BANGKOK — China is fine-tuning policies to rev up its economy as it braces for uncertain relations with the United States under President-elect Donald Trump, giving manufacturers a 20% made-in-China price advantage in sales to the Chinese government.

The moves come ahead of a top-level annual economic planning conference scheduled for next week that will help set China’s strategy for the coming year.

The Ministry of Finance announced it is seeking public comment on the made-in-China plan until Jan. 4. To qualify, products have to be made entirely in China, from the raw materials stage to the finished products, it said, although some components must just meet standards for a share of domestic-based production.

Farm, forestry, minerals and fisheries products are excluded, the state-run Xinhua News Agency reported Friday. Government procurement generally amounts to about 10% or more of business activity in major economies.

Under the program, companies will be given a 20% price advantage, with the government making up the difference, part of a series of moves to underpin stronger sales that also includes promoting insurance underwriting and easier access to financing for e-commerce and small- and mid-sized “little giants” and “hidden champions.”

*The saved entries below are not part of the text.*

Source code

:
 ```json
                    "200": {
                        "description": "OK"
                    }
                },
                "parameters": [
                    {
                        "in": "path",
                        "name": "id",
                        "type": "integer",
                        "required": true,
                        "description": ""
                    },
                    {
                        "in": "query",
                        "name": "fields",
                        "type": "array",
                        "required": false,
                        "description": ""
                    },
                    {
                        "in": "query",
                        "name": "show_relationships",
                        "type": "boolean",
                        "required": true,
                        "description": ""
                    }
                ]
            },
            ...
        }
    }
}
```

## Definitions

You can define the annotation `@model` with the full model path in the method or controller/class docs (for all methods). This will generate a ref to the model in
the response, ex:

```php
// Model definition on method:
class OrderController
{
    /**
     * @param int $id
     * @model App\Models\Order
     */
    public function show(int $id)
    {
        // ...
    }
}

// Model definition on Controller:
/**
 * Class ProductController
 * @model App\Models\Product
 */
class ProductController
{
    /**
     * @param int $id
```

Shares in China have surged this week on expectations that the planning meeting will yield more support for the slowing economy as a revival in exports helps to compensate for a sluggish property market and subdued consumer spending.

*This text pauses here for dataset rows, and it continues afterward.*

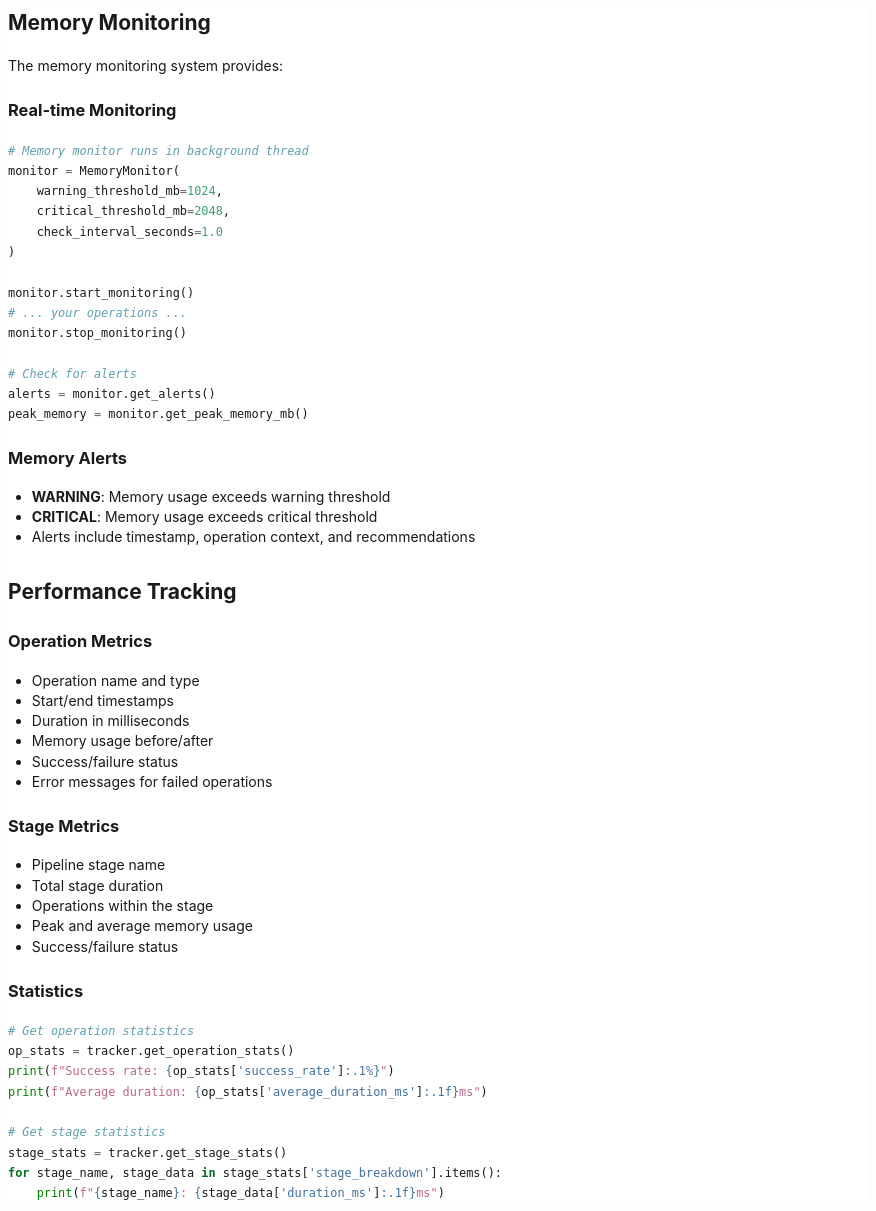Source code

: ## Memory Monitoring

The memory monitoring system provides:

### Real-time Monitoring
```python
# Memory monitor runs in background thread
monitor = MemoryMonitor(
    warning_threshold_mb=1024,
    critical_threshold_mb=2048,
    check_interval_seconds=1.0
)

monitor.start_monitoring()
# ... your operations ...
monitor.stop_monitoring()

# Check for alerts
alerts = monitor.get_alerts()
peak_memory = monitor.get_peak_memory_mb()
```

### Memory Alerts
- **WARNING**: Memory usage exceeds warning threshold
- **CRITICAL**: Memory usage exceeds critical threshold
- Alerts include timestamp, operation context, and recommendations

## Performance Tracking

### Operation Metrics
- Operation name and type
- Start/end timestamps
- Duration in milliseconds
- Memory usage before/after
- Success/failure status
- Error messages for failed operations

### Stage Metrics
- Pipeline stage name
- Total stage duration
- Operations within the stage
- Peak and average memory usage
- Success/failure status

### Statistics
```python
# Get operation statistics
op_stats = tracker.get_operation_stats()
print(f"Success rate: {op_stats['success_rate']:.1%}")
print(f"Average duration: {op_stats['average_duration_ms']:.1f}ms")

# Get stage statistics
stage_stats = tracker.get_stage_stats()
for stage_name, stage_data in stage_stats['stage_breakdown'].items():
    print(f"{stage_name}: {stage_data['duration_ms']:.1f}ms")
```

The Hang Seng in Hong Kong and the Shanghai Composite index both gained more than 2% this week.

Before that closed-door meeting convenes in Beijing, Premier Li Qiang was due to hold a conference Monday with heads of 10 major international organizations including the World Bank, International Monetary Fund and World Trade Organization, the Foreign Ministry said in a notice on its website.

The themes of the gathering focus on promoting “global common prosperity,” “upholding multilateralism” and making advances in China’s own reforms and modernization, it said.

Major changes may be unlikely as China’s leaders wait to see what Trump does.

“The policymakers would likely reserve policy room for the four-year period of the Trump administration,” economists at ANZ Research said in a report.

Key areas to focus on will be boosting consumer spending and more help for the property sector, it said. China’s leaders set a target for economic growth of “about 5%” for this year.

In the first three quarters, growth averaged 4.8%, and has gradually slowed. Over the past few months, regulators have rolled out a slew of policies meant to help reverse the downturn in the housing market and encourage more spending by Chinese households that have been tightening purse strings since the pandemic.

Setting the tone ahead of next week’s meetings, a commentary in the ruling Communist Party’s newspaper The People’s Daily downplayed the usual focus on meeting growth targets, noting that the industrial boom that has made China the world’s second-largest economy came at a “huge price in resources and the environment.”

“If we do not break with the worship of speed … even if we temporarily increase the speed, we will detract from future growth,” it said. “It is not that we cannot go faster, but that we do not want to.”